Notice that the strength of the evidence against the null is monotonically increasing. Therefore, we can conclude that rejecting \(H_0\) when the likelihood ratio is less than a constant \(c\) is equivalent to rejecting when the number of heads is greater than some value \(x_0\). This might lead us to the following decision rule in which we reject when the likelihood ratio is smaller than 1. That is, based on the table above, if we set our threshold for the likelihood ratio at \(c=1\) (rejecting when it is smaller than \(c\):, we would get:

  • Rejection Region: \(X \in \{7, 8, 9, 10\}\)
  • Acceptance Region: \(X \in \{0, 1, 2, 3, 4, 5, 6\}\)
  • Significance Level (\(\alpha\)): \(P(X > 6 | H_0) = 0.18\)

Note that the significance level is a conditional probability.

(Rice 2006; Pimentel 2024; Hogg, McKean, and Craig 2005; Wasserman 2004; Lehmann 1992)

References

Hogg, Robert V., Joseph W. McKean, and Allen T. Craig. 2005. Introduction to Mathematical Statistics. 6th ed.
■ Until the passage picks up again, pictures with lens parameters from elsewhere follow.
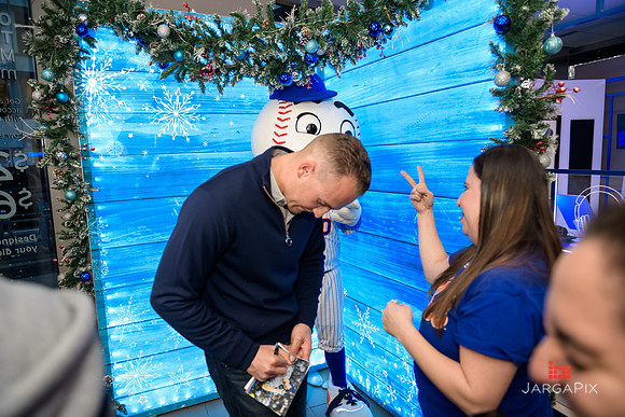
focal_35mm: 24
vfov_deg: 53.2
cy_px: 208
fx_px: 417
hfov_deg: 73.7
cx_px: 312
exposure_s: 1/125
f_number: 3.2
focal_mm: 24
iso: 400
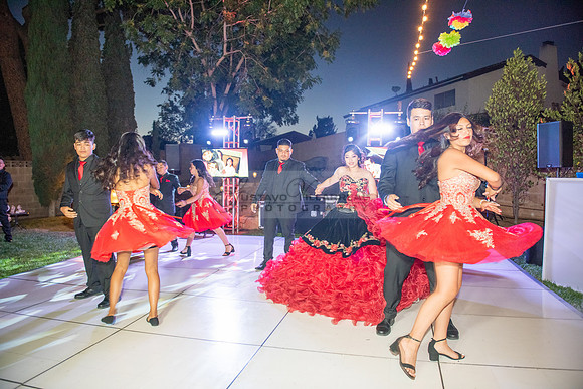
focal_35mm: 24
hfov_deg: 73.7
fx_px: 389
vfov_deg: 53.2
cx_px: 292
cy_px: 194
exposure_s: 1/100
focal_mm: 24
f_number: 3.2
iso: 1600
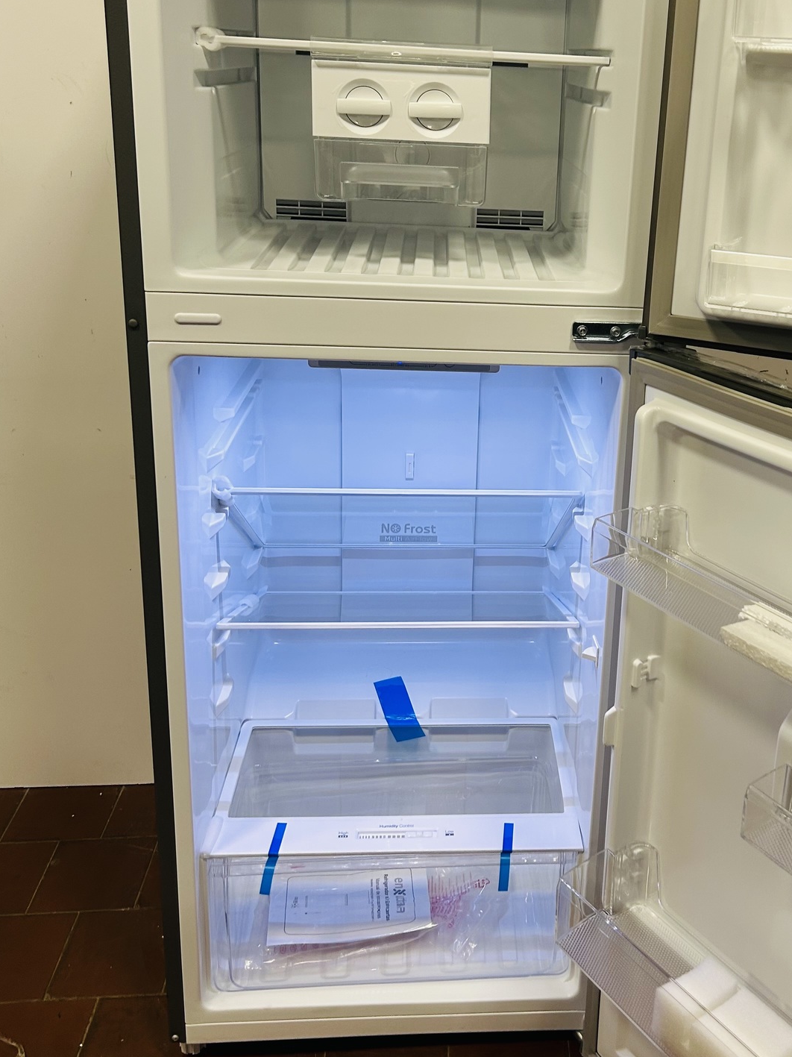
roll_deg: -1.9
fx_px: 1129
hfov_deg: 38.2
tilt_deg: -19.8
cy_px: 413
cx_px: 536
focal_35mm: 37
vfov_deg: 49.8
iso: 80
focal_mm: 5.7
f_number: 1.5
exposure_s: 1/50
Upper Saddle River, NJ: Pearson Prentice Hall.
Lehmann, E. L. 1992. “The Fisher, Neyman-Pearson Theories of Testing Hypotheses: One Theory or Two?” 333. Berkeley, CA: Department of Statistics, University of California.
Pimentel, Sam. 2024. “STAT 135 Lecture Slides.” Lecture slides (shared privately).
Rice, John A. 2006. Mathematical Statistics and Data Analysis. 3rd ed. Duxbury Press.
Wasserman, Larry. 2004. All of Statistics: A Concise Course in Statistical Inference. New York: Springer.